»»

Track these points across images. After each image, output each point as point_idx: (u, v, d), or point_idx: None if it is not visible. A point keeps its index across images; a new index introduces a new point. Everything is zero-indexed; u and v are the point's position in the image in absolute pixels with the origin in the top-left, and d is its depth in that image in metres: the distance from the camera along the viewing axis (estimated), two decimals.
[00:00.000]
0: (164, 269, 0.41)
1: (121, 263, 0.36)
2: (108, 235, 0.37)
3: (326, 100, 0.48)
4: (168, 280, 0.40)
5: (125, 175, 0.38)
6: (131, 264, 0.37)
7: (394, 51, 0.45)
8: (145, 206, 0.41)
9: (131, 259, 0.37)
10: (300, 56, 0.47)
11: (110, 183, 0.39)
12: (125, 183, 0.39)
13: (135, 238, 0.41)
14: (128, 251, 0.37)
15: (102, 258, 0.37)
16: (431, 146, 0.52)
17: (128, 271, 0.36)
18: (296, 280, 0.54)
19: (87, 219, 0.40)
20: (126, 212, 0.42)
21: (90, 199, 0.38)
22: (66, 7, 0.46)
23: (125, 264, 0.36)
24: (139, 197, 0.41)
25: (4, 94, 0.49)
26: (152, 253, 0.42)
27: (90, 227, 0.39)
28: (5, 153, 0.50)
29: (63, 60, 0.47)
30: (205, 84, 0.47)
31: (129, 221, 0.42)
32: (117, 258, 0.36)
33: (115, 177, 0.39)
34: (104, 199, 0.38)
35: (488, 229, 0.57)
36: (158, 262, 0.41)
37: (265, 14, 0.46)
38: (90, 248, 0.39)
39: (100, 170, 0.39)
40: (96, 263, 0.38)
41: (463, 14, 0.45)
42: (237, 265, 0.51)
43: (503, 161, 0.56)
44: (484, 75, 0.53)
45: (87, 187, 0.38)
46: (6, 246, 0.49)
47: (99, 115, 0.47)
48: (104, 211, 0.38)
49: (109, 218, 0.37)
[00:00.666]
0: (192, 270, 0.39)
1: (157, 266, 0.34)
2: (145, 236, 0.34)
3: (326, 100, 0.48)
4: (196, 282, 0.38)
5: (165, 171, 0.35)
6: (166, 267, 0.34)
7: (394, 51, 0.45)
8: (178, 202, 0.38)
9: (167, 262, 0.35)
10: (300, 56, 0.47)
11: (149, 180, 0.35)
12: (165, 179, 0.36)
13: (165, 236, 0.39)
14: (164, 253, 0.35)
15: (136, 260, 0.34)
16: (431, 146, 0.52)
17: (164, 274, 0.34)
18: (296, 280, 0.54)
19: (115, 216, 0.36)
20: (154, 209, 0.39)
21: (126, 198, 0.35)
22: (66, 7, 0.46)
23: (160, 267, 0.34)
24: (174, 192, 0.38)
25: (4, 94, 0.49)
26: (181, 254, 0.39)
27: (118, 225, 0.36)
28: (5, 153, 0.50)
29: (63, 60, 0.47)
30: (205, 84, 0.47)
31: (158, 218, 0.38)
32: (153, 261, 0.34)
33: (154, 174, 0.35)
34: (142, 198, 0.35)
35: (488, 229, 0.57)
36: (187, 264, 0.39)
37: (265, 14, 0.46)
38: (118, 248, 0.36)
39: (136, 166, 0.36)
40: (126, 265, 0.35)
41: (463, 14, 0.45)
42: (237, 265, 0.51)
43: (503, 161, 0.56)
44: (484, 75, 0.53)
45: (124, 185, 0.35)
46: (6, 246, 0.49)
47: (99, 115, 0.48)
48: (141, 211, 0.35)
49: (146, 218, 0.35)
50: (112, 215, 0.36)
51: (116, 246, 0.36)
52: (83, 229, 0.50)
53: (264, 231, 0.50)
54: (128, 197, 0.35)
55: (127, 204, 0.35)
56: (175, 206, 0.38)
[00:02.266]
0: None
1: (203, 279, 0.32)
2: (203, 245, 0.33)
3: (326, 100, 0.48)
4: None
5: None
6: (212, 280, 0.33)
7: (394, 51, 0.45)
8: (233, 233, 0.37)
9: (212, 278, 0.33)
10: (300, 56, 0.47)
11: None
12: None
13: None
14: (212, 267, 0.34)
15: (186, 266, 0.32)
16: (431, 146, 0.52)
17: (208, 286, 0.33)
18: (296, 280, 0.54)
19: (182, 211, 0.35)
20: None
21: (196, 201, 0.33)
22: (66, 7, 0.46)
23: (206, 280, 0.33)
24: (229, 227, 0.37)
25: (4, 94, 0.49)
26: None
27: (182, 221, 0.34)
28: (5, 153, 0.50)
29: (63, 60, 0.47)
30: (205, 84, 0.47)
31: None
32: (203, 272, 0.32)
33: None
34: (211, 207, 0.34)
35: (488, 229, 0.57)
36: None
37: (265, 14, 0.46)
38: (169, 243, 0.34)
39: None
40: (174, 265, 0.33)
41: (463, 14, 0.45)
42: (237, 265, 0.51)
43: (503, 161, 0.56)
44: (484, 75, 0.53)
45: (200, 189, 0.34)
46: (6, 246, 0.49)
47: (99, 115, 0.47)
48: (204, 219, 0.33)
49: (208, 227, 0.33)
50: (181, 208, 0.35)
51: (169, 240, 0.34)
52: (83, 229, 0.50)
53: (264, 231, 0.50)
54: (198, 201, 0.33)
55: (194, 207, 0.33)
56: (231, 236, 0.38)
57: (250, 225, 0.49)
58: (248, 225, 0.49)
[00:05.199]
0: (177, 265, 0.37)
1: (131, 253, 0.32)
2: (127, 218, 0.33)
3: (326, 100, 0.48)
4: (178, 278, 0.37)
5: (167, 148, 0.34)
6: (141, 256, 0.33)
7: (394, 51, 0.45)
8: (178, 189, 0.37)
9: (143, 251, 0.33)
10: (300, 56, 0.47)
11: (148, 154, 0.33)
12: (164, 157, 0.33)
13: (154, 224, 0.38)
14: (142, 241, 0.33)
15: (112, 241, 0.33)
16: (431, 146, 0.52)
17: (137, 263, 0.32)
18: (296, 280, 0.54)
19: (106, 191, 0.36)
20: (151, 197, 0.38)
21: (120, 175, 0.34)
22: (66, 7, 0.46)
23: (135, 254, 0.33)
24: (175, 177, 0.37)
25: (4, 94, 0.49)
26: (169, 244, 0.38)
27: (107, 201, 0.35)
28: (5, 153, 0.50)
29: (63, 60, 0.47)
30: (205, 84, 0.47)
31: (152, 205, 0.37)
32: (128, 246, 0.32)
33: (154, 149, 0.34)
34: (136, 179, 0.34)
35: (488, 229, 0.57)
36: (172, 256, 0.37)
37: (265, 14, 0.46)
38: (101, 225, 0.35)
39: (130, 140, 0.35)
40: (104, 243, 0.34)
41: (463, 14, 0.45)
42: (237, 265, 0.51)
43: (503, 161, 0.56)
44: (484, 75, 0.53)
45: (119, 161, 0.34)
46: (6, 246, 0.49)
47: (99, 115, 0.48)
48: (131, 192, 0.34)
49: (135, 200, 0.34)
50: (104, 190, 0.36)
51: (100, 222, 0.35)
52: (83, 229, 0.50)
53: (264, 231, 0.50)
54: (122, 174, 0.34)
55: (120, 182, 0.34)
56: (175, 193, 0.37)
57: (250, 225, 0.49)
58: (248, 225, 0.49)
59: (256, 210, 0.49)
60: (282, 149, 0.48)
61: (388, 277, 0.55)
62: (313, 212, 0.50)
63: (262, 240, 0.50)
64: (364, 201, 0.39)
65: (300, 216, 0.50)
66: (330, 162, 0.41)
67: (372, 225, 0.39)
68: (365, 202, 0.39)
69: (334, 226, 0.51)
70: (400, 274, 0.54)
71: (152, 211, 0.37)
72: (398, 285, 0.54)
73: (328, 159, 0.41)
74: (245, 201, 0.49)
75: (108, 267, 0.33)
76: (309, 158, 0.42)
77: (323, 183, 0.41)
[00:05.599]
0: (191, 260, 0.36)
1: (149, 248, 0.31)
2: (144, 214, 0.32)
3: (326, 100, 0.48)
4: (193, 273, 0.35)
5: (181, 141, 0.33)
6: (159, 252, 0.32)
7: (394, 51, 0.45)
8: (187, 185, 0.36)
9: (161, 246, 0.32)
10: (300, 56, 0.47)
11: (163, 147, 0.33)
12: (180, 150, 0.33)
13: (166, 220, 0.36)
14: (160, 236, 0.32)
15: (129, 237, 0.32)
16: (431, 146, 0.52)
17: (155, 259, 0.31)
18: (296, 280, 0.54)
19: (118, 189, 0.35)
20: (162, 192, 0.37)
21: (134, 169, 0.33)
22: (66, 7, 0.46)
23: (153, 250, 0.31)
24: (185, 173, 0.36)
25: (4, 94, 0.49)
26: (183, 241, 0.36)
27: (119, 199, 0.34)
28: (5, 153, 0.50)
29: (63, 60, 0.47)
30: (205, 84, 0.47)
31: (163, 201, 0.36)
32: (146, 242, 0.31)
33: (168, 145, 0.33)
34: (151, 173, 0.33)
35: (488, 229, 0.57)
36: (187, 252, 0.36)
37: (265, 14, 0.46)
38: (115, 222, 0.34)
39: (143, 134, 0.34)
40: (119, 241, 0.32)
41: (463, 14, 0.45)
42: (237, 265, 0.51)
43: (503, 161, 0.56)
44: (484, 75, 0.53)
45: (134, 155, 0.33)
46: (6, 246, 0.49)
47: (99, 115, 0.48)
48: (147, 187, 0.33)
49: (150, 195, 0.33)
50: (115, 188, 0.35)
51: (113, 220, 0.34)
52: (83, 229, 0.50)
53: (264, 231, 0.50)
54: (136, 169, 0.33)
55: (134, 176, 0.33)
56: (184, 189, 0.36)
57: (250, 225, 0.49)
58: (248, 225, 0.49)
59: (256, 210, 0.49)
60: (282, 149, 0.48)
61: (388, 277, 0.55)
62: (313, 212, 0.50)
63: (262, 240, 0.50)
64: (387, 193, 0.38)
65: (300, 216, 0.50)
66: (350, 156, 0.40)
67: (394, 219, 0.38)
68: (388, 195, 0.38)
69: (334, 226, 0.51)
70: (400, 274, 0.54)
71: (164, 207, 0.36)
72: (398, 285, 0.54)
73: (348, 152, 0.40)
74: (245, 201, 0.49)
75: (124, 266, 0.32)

««

TASK TO COMPLETE – Word for word, restate the lines above from the line containing "24: (139, 197, 0.41)" through the line containing "49: (109, 218, 0.37)", with both included and nothing else.

REPLY –
24: (139, 197, 0.41)
25: (4, 94, 0.49)
26: (152, 253, 0.42)
27: (90, 227, 0.39)
28: (5, 153, 0.50)
29: (63, 60, 0.47)
30: (205, 84, 0.47)
31: (129, 221, 0.42)
32: (117, 258, 0.36)
33: (115, 177, 0.39)
34: (104, 199, 0.38)
35: (488, 229, 0.57)
36: (158, 262, 0.41)
37: (265, 14, 0.46)
38: (90, 248, 0.39)
39: (100, 170, 0.39)
40: (96, 263, 0.38)
41: (463, 14, 0.45)
42: (237, 265, 0.51)
43: (503, 161, 0.56)
44: (484, 75, 0.53)
45: (87, 187, 0.38)
46: (6, 246, 0.49)
47: (99, 115, 0.47)
48: (104, 211, 0.38)
49: (109, 218, 0.37)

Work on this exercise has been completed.